— 実施する課題 —
1. 前橋市長と伊東市長の出直し市長選を比べた本文によると、田久保眞紀氏が不信任を受けることになった疑惑は何か。
2. 前橋市長と伊東市長の出直し市長選を比べた本文を、最後の文の続きから書き継ぐこと。

— 本文 —
————————
左:小川晶・前橋市長(Wikipediaより)右:田久保眞紀・前伊東市長(後援会公式HPより)
同じ不祥事、同じ女性首長、しかし結果は真逆だった。
二つの出直し市長選が対照的な結末を迎えた。前橋市長の小川晶氏は「ラブホ密会」報道で辞職後、再選を果たした。一方、伊東市長の田久保眞紀氏は学歴詐称疑惑で不信任を受け、出直し選で惨敗した。
なぜこれほど結果が分かれたのか。両者を比較すると、危機管理における決定的な差が浮かび上がる。
命運を分けた初動対応
最大の分岐点は初動対応にあった。小川氏はラブホ密会報道が出た直後から「軽率だった」「申し訳ない」という姿勢を崩さなかった。男女関係は否定しつつも、ラブホテル利用という事実は認め、弁解より謝罪を優先した。
不信任決議が提出される前に自ら辞職を選んだことで、「追い込まれた」ではなく「自ら責任を取った」という印象を作ることに成功している。
田久保氏は対照的だった。疑惑を否定し続け、「卒業証書らしきもの」を議長に見せるという中途半端な対応を取った。証書を公開すれば偽造の疑い、公開しなければ隠蔽という二重拘束に自らを追い込んでしまった。
「確認不足だった」と早期に謝罪していれば、政治生命を絶たれるほどの事態にはならなかった可能性がある。あなたが有権者なら、どちらの対応に誠実さを感じるだろうか。
不祥事の質と実績、そして戦略
不祥事そのものの性質も大きく異なった。ラブホテルでの密会は確かにスキャンダルだが、「男女の関係があったかどうか」は当事者以外には確認しようがない。
————————
— データセット —
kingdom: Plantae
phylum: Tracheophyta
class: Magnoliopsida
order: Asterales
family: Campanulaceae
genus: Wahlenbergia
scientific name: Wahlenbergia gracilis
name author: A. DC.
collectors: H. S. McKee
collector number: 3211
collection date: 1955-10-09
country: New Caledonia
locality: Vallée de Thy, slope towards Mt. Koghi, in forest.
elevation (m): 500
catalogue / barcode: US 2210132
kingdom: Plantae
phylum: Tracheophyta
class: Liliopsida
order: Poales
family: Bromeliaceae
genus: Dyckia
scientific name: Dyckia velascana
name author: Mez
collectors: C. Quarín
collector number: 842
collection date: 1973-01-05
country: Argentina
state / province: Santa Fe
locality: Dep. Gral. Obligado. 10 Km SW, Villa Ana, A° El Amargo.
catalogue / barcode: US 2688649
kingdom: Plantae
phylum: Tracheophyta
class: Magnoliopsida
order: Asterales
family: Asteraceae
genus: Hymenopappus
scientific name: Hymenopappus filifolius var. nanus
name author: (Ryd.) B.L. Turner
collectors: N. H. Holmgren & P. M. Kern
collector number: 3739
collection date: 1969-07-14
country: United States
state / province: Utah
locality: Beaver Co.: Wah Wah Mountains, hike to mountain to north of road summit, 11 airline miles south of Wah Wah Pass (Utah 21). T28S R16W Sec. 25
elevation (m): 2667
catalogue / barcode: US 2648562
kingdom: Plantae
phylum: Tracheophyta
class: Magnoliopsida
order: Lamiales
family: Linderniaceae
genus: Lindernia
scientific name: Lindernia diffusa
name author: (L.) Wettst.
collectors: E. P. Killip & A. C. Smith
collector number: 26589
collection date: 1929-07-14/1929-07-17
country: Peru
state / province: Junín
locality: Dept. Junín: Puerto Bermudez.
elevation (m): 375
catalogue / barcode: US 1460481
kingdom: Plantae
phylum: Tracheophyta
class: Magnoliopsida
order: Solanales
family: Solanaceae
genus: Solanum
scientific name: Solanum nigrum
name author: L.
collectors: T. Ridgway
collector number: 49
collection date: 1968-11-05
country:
————————
— 課題ごとの解答 —
1. 学歴詐称疑惑である。

2.
プライベートの問題として片付けられる余地が残されていた。学歴詐称は「公的な嘘」である。選挙公報に記載された学歴は有権者が候補者を判断する公式な材料であり、「卒業」と「除籍」は客観的に確認可能な事実だ。グレーゾーンは存在しない。
実績の有無も明暗を分けた。小川氏には1年9ヶ月の市長在任期間があり、給食費無償化や子育て支援策など具体的な政策を形にしていた。
「不祥事を起こしたが、仕事はしていた」という評価が可能だった。田久保氏は当選からわずか1ヶ月で疑惑が浮上し、実績という防波堤がない状態で嵐に直撃された。
選挙戦略も対照的だった。小川氏は短期決戦を選び、対抗馬が準備を整える時間を与えなかった。田久保氏は議会解散を選択し、過去最多の9人が立候補する激戦を招いた。約1億円の選挙費用が発生したことで「自己保身のための権力濫用」と映り、市民の怒りを買った。SNSでも小川氏が謙虚さを前面に出したのに対し、田久保氏は「偏向報道に泣かされた」と被害者意識を滲ませ、心証をさらに悪化させた。
「許せる失敗」と「許せない嘘」
危機管理の観点からは、小川氏の対応が教科書的に正しかったことは間違いない。初動で謝罪し、先手を打って辞職し、謙虚な姿勢を演出する。PR戦略として完璧だった。しかし、それは「テクニックで不祥事を乗り切れる」ということでもある。
有権者がイメージ戦略に動かされ、「謝り方」や「見せ方」で判断を下している現実があるとすれば、それは民主主義として健全なのか。
一方で、田久保氏の学歴詐称は「選挙公報への虚偽記載」であり、有権者を欺く行為である。これは小川氏のプライベートな問題とは本質的に異なる。公職者としての信頼の根幹に関わる嘘をついた人間が、どれだけ危機管理がうまくても許されるべきではない、という見方もできる。
結局、両者の明暗を分けたのは「不祥事の質」が最も本質的な違いだったのではないか。危機管理の巧拙は二次的な要因に過ぎず、有権者は案外冷静に「許せる失敗」と「許せない嘘」を見分けていたのかもしれない。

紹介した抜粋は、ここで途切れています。